Nothing in the records may be dropped or altered when you repeat them.

______________________________

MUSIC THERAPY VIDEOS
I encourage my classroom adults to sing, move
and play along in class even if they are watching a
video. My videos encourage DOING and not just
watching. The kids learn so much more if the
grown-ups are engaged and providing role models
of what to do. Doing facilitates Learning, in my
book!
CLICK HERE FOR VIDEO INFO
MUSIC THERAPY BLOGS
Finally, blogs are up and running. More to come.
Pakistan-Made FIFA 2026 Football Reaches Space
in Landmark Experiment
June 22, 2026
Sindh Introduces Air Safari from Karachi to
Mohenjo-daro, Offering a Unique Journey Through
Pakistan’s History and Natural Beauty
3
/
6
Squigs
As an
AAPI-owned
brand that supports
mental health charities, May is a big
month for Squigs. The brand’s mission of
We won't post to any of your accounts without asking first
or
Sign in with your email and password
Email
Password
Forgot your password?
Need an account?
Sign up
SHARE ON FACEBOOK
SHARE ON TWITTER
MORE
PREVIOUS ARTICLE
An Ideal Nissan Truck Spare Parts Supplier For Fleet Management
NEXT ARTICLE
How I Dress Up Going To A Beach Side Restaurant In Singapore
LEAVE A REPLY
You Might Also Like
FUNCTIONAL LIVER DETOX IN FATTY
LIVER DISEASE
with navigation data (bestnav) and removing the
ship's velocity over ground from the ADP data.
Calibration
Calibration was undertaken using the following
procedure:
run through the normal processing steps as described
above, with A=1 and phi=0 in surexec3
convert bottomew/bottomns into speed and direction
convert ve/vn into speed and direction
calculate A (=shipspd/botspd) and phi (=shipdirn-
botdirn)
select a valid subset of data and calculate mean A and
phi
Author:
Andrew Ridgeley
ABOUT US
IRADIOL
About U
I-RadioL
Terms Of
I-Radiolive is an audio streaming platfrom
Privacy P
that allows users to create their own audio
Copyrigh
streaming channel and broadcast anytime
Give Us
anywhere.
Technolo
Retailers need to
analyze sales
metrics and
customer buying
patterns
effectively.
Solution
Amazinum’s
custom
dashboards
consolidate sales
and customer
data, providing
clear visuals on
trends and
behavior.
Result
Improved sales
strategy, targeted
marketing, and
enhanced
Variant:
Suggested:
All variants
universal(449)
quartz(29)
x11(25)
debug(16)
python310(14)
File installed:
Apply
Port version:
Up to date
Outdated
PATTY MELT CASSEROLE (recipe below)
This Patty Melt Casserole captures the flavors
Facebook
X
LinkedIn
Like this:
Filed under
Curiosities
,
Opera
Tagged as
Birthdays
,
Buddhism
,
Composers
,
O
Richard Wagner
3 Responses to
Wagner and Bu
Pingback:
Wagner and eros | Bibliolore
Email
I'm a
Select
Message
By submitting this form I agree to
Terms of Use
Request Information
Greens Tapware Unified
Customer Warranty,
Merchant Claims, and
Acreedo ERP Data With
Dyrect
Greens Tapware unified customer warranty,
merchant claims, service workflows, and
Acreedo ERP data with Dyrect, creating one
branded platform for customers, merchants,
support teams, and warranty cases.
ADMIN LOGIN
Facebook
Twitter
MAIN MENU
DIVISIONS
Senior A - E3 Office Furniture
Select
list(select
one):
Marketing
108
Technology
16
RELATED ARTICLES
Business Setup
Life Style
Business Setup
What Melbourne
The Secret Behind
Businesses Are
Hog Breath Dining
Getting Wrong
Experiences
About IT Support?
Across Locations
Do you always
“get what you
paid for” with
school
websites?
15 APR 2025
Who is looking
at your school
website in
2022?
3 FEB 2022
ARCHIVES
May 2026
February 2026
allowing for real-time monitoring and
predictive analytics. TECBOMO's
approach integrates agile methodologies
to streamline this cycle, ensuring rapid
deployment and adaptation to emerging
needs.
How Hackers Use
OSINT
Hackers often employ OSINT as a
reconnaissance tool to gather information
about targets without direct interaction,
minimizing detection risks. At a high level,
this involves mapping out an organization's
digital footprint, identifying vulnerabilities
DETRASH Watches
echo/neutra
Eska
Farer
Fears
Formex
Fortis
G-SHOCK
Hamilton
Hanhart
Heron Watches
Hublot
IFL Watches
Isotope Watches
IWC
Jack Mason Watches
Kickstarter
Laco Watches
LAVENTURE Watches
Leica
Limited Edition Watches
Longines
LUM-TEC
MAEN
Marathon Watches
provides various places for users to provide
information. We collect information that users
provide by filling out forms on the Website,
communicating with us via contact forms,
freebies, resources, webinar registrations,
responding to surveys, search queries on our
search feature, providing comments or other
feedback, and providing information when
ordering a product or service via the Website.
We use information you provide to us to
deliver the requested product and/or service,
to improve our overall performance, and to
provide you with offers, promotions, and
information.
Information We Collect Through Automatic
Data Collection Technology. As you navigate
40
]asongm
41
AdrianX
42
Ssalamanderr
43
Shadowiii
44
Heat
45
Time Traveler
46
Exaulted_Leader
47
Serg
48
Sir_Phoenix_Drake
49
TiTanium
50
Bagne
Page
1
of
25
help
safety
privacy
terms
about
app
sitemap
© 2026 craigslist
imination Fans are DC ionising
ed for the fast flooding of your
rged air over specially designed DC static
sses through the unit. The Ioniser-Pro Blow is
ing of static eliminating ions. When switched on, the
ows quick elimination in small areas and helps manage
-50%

______________________________

▶ _Task response_:
MUSIC THERAPY VIDEOS
I encourage my classroom adults to sing, move
and play along in class even if they are watching a
video. My videos encourage DOING and not just
watching. The kids learn so much more if the
grown-ups are engaged and providing role models
of what to do. Doing facilitates Learning, in my
book!
CLICK HERE FOR VIDEO INFO
MUSIC THERAPY BLOGS
Finally, blogs are up and running. More to come.
Pakistan-Made FIFA 2026 Football Reaches Space
in Landmark Experiment
June 22, 2026
Sindh Introduces Air Safari from Karachi to
Mohenjo-daro, Offering a Unique Journey Through
Pakistan’s History and Natural Beauty
3
/
6
Squigs
As an
AAPI-owned
brand that supports
mental health charities, May is a big
month for Squigs. The brand’s mission of
We won't post to any of your accounts without asking first
or
Sign in with your email and password
Email
Password
Forgot your password?
Need an account?
Sign up
SHARE ON FACEBOOK
SHARE ON TWITTER
MORE
PREVIOUS ARTICLE
An Ideal Nissan Truck Spare Parts Supplier For Fleet Management
NEXT ARTICLE
How I Dress Up Going To A Beach Side Restaurant In Singapore
LEAVE A REPLY
You Might Also Like
FUNCTIONAL LIVER DETOX IN FATTY
LIVER DISEASE
with navigation data (bestnav) and removing the
ship's velocity over ground from the ADP data.
Calibration
Calibration was undertaken using the following
procedure:
run through the normal processing steps as described
above, with A=1 and phi=0 in surexec3
convert bottomew/bottomns into speed and direction
convert ve/vn into speed and direction
calculate A (=shipspd/botspd) and phi (=shipdirn-
botdirn)
select a valid subset of data and calculate mean A and
phi
Author:
Andrew Ridgeley
ABOUT US
IRADIOL
About U
I-RadioL
Terms Of
I-Radiolive is an audio streaming platfrom
Privacy P
that allows users to create their own audio
Copyrigh
streaming channel and broadcast anytime
Give Us
anywhere.
Technolo
Retailers need to
analyze sales
metrics and
customer buying
patterns
effectively.
Solution
Amazinum’s
custom
dashboards
consolidate sales
and customer
data, providing
clear visuals on
trends and
behavior.
Result
Improved sales
strategy, targeted
marketing, and
enhanced
Variant:
Suggested:
All variants
universal(449)
quartz(29)
x11(25)
debug(16)
python310(14)
File installed:
Apply
Port version:
Up to date
Outdated
PATTY MELT CASSEROLE (recipe below)
This Patty Melt Casserole captures the flavors
Facebook
X
LinkedIn
Like this:
Filed under
Curiosities
,
Opera
Tagged as
Birthdays
,
Buddhism
,
Composers
,
O
Richard Wagner
3 Responses to
Wagner and Bu
Pingback:
Wagner and eros | Bibliolore
Email
I'm a
Select
Message
By submitting this form I agree to
Terms of Use
Request Information
Greens Tapware Unified
Customer Warranty,
Merchant Claims, and
Acreedo ERP Data With
Dyrect
Greens Tapware unified customer warranty,
merchant claims, service workflows, and
Acreedo ERP data with Dyrect, creating one
branded platform for customers, merchants,
support teams, and warranty cases.
ADMIN LOGIN
Facebook
Twitter
MAIN MENU
DIVISIONS
Senior A - E3 Office Furniture
Select
list(select
one):
Marketing
108
Technology
16
RELATED ARTICLES
Business Setup
Life Style
Business Setup
What Melbourne
The Secret Behind
Businesses Are
Hog Breath Dining
Getting Wrong
Experiences
About IT Support?
Across Locations
Do you always
“get what you
paid for” with
school
websites?
15 APR 2025
Who is looking
at your school
website in
2022?
3 FEB 2022
ARCHIVES
May 2026
February 2026
allowing for real-time monitoring and
predictive analytics. TECBOMO's
approach integrates agile methodologies
to streamline this cycle, ensuring rapid
deployment and adaptation to emerging
needs.
How Hackers Use
OSINT
Hackers often employ OSINT as a
reconnaissance tool to gather information
about targets without direct interaction,
minimizing detection risks. At a high level,
this involves mapping out an organization's
digital footprint, identifying vulnerabilities
DETRASH Watches
echo/neutra
Eska
Farer
Fears
Formex
Fortis
G-SHOCK
Hamilton
Hanhart
Heron Watches
Hublot
IFL Watches
Isotope Watches
IWC
Jack Mason Watches
Kickstarter
Laco Watches
LAVENTURE Watches
Leica
Limited Edition Watches
Longines
LUM-TEC
MAEN
Marathon Watches
provides various places for users to provide
information. We collect information that users
provide by filling out forms on the Website,
communicating with us via contact forms,
freebies, resources, webinar registrations,
responding to surveys, search queries on our
search feature, providing comments or other
feedback, and providing information when
ordering a product or service via the Website.
We use information you provide to us to
deliver the requested product and/or service,
to improve our overall performance, and to
provide you with offers, promotions, and
information.
Information We Collect Through Automatic
Data Collection Technology. As you navigate
40
]asongm
41
AdrianX
42
Ssalamanderr
43
Shadowiii
44
Heat
45
Time Traveler
46
Exaulted_Leader
47
Serg
48
Sir_Phoenix_Drake
49
TiTanium
50
Bagne
Page
1
of
25
help
safety
privacy
terms
about
app
sitemap
© 2026 craigslist
imination Fans are DC ionising
ed for the fast flooding of your
rged air over specially designed DC static
sses through the unit. The Ioniser-Pro Blow is
ing of static eliminating ions. When switched on, the
ows quick elimination in small areas and helps manage
-50%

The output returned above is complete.